How Cargill was going to do that was equally important to MacMillan. One way he would talk about it was through an idea called the core competence of a corporation, popularized by University of Michigan business professor named C.K. Prahalad.
It’s hard to know whether MacMillan actually learned something about his business from reading what Prahalad and his co-author wrote, or instead found popular articles that fit with what he already knew.
The idea here was that executives shouldn’t think about their company as a portfolio of business units or products. It was a portfolio of know-how and experience, and managers should try to perfect (knowing they would never achieve it) how a company did its work.
Managers should ask, what would our strategy be, and what opportunities would develop, if we were consistently the world’s best at something?
This skill, or competence, is also another way to tie together a diverse company — know-how a Cargill poultry feed manager in Brazil and a fertilizer executive in Europe would have in common and both care about.
And you can’t become the best at anything overnight.
Among the legacies MacMillan inherited was one from his uncle John MacMillan Jr., who led Cargill beginning in the 1930s. Even back then his uncle talked about Cargill creating “an endless belt of grain,” imagining a big conveyor belt running from the wheat farms of North Dakota to the flour mills of Europe.
Now, of course, it’s difficult to imagine an endless belt of anything from the center of North America to anywhere else.

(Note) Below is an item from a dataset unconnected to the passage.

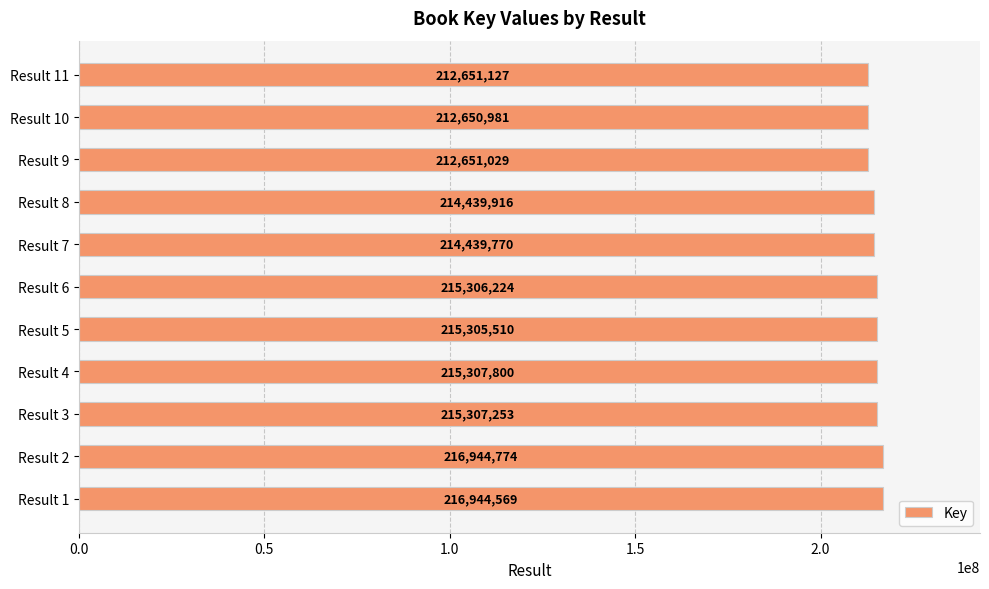

What is the difference between the values at Result 2 and Result 3?

1637521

Globalization was under stress even before an infectious disease pandemic developed, and to get through the disease outbreak, travel has to wind down.
Maybe it’s a universal human response to the death of an important thinker like MacMillan to wish you could hear what he had to say about big events as they are unfolding.
It’s impossible to know — although someone who spent time with MacMillan might point out that with or without a pandemic, the basic needs haven’t gotten any smaller for the people of our planet, now approaching nearly 8 billion.